I know my generation stood in the middle of one of the most beautiful places on earth and did our best to figure a way to stay, to support and raise our kids in the place we loved. Our ancestors over-fished the ocean and clear-cut the forests. In the ‘70’s and ‘80’s the area did a good job of developing tourism and the art and music scene. Seasonal workers and artists and musicians being known for their stable lifestyles.
Into this economic void, marijuana lifted its green head and spread its leaves. The stuff took root. In Bigfoot Blues, Bubba is a grower. A few people wondered why I made such a likable character a drug dealer. These people were not from Humboldt County. I’ve moved out of the area, so those of you still lucky enough to make it your home, please, help me out here. Can you gather a dozen Humboldt County residents together and not have at least one of them earn a part of their living from grass? If not growing, then trimming?

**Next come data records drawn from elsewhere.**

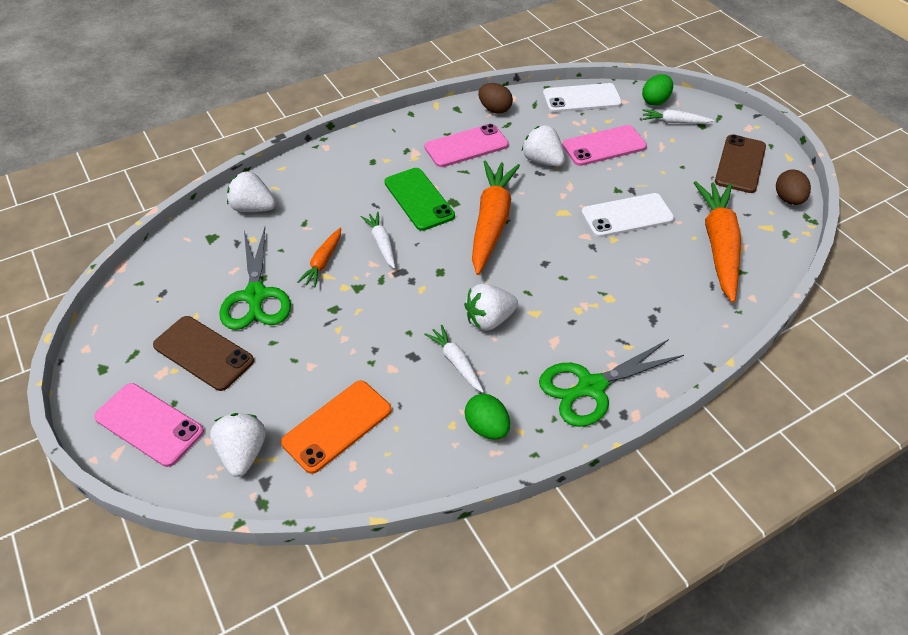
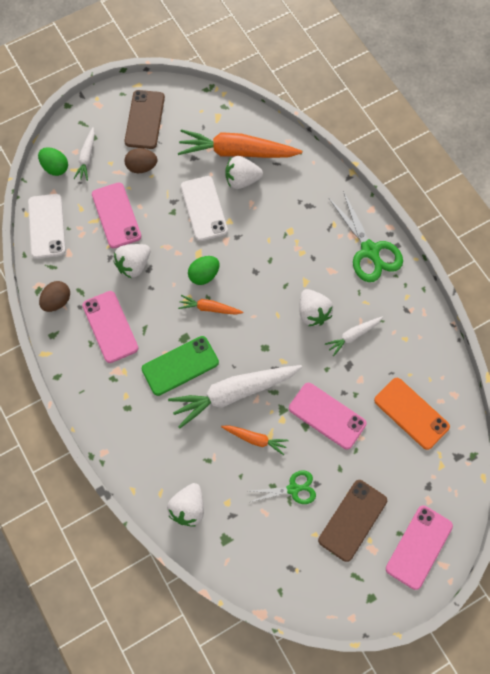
camera: 90 degrees left, 20 degrees up
(243, 453) = (437, 475): white strawberry -> white strawberry (242, 180)
(255, 296) = (293, 489): green scissors -> green scissors, size x0.60
(344, 331) = (327, 416): none -> pink phone
(381, 243) = (233, 394): white carrot -> white carrot, size x2.03
(487, 427) = (406, 317): green egg -> green egg (204, 275)
(491, 222) = (209, 308): orange carrot -> orange carrot, size x0.49
(740, 164) = (145, 119): brown phone -> brown phone turned 75 degrees clockwise
(788, 199) = (187, 96): brown egg -> brown egg (142, 167)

I have mixed feelings about this industry in my old home county. People I love have been hurt by drugs. During growing season, you can’t walk in the woods without being afraid of setting off a booby trap or getting shot by a paranoid grower. The medical marijuana law has, I suspect, raised the cost of buying a home in the area because all you need to pay for the house is a crop or two, grown in your home, if not legally than without threat of legal action. And, last but most disturbing, it looks like there are a good many home invasions in Humboldt County where people with guns come in, tie up the residents, steal nothing that can be reported and leave. Hard to call the police and say, Hey, can you help me out? Someone robbed me of my medical marijuana.
So, none of this is good. On the other hand, people have to eat. They have to feed their families and put a roof, however moldy it may be, over their heads. And, frankly, I know and love a whole bunch of pot heads. Marijuana is not crack or heroin or meth.
Still, I do wish marijuana hadn’t taken root quite so vigorously in my old hometown.
Of course, that could just be me getting old, wanting to go back to the time when my grandfathers fished and logged and denuded the land and resources. You know, the good old days.